> _ACTIVITY_
In the data below, how many lines include the string "usually"? Give only the number.

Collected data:
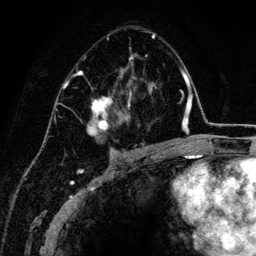
Breast MRI (dynamic contrast-enhanced), one axial slice. Slice 83 of 134 in the series (ordered by position). Cropped to one breast. Dynamic contrast-enhanced series, time point 2 of 6 at this slice position (early post-contrast). 3 T. TE 4.2 ms, TR 7.9 ms. 1.2 mm slice thickness. 256 × 256 image matrix, field of view 170 × 170 mm. Female patient.
Structures marked on this image (semi-automatically segmented with operator editing):
- enhancing-tissue mask used for the functional tumour volume (all voxels passing the contrast-enhancement thresholds inside the analysis volume; usually the tumour): box from (x=67, y=33) to (x=157, y=152) px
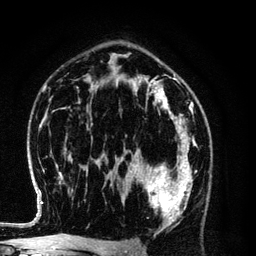
Breast MRI (dynamic contrast-enhanced), one axial slice; position 77 of 134 along the scan axis; cropped to one breast; dynamic contrast-enhanced series, time point 2 of 6 at this slice position (early post-contrast); 3 T; TE 4.2 ms, TR 7.9 ms; 1.2 mm slice thickness; 256 × 256 image matrix, field of view 170 × 170 mm. Female patient.
Structures marked on this image (semi-automatically segmented with operator editing):
- enhancing-tissue mask used for the functional tumour volume (all voxels passing the contrast-enhancement thresholds inside the analysis volume; usually the tumour): bounding box (x1, y1, x2, y2) in pixels: (130, 154, 193, 229)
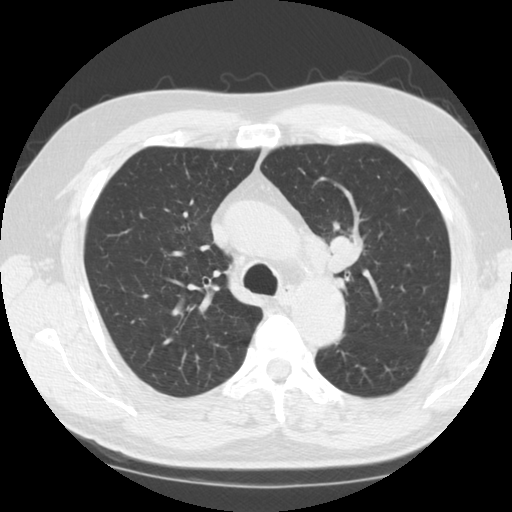
Axial slice from a low-dose chest CT screening exam. Third annual screen. Lung window (W 1500 / L -600 HU). 512 × 512 image matrix. Male participant, aged 60 years at enrolment.
Expert reader's lesion annotation, bounding box (x1, y1, x2, y2) in pixels: (316, 223, 369, 278). Reader record for this screening exam (exam-level; its link to the box is not recorded): non-calcified nodule or mass ≥4 mm, left upper lobe, 24 × 21 mm, smooth margins, soft tissue attenuation, pre-existing on the prior screen: no. Official screen result: positive, other.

> _EXERCISE SOLUTION_
2